* [EXTRACTED MATERIAL]
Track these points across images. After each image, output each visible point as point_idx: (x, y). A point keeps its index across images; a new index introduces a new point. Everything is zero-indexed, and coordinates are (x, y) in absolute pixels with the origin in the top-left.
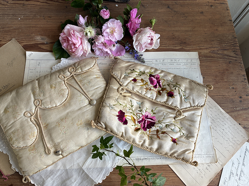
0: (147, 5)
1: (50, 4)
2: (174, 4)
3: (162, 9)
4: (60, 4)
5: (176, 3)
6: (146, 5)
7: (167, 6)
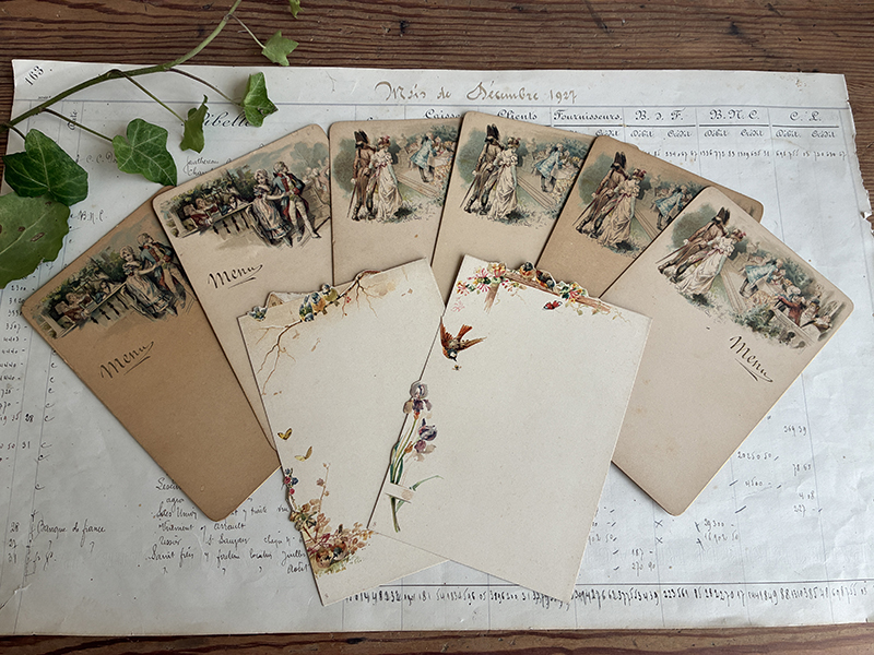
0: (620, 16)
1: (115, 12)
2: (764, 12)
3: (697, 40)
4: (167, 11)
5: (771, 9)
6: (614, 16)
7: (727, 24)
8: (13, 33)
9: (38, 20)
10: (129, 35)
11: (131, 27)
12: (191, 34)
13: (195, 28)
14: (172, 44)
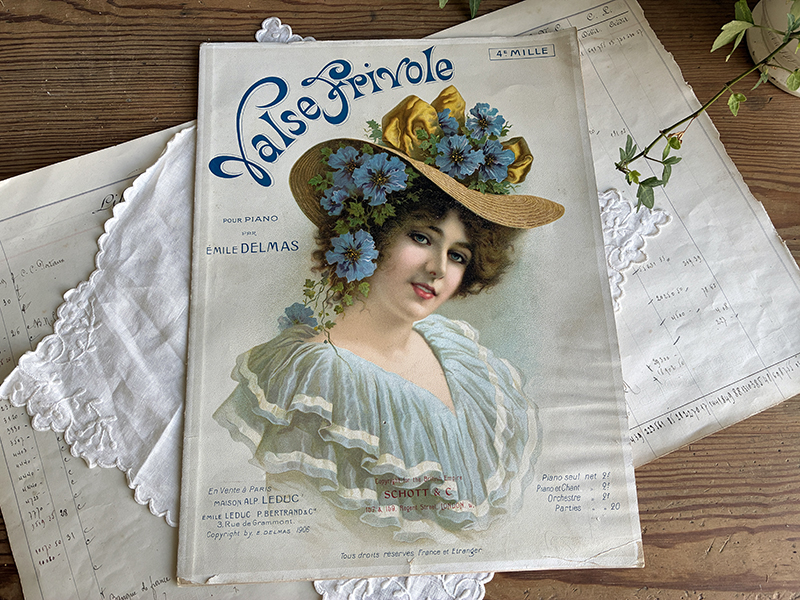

* [TASK DIRECTIONS] Write out every line of the listing again, swapping "top-left" for "upper-left" and changing nothing else. Leave the pictures out.

* [SOLUTION FOR THIS EXERCISE]
Track these points across images. After each image, output each visible point as point_idx: (x, y). A point keeps its index across images; a new index introduces a new point. Everything is zero-indexed, and coordinates are (x, y) in absolute pixels with the origin in the upper-left.
0: (147, 5)
1: (50, 4)
2: (174, 4)
3: (162, 9)
4: (60, 4)
5: (176, 3)
6: (146, 5)
7: (167, 6)
0: (620, 16)
1: (115, 12)
2: (764, 12)
3: (697, 40)
4: (167, 11)
5: (771, 9)
6: (614, 16)
7: (727, 24)
8: (13, 33)
9: (38, 20)
10: (129, 35)
11: (131, 27)
12: (191, 34)
13: (195, 28)
14: (172, 44)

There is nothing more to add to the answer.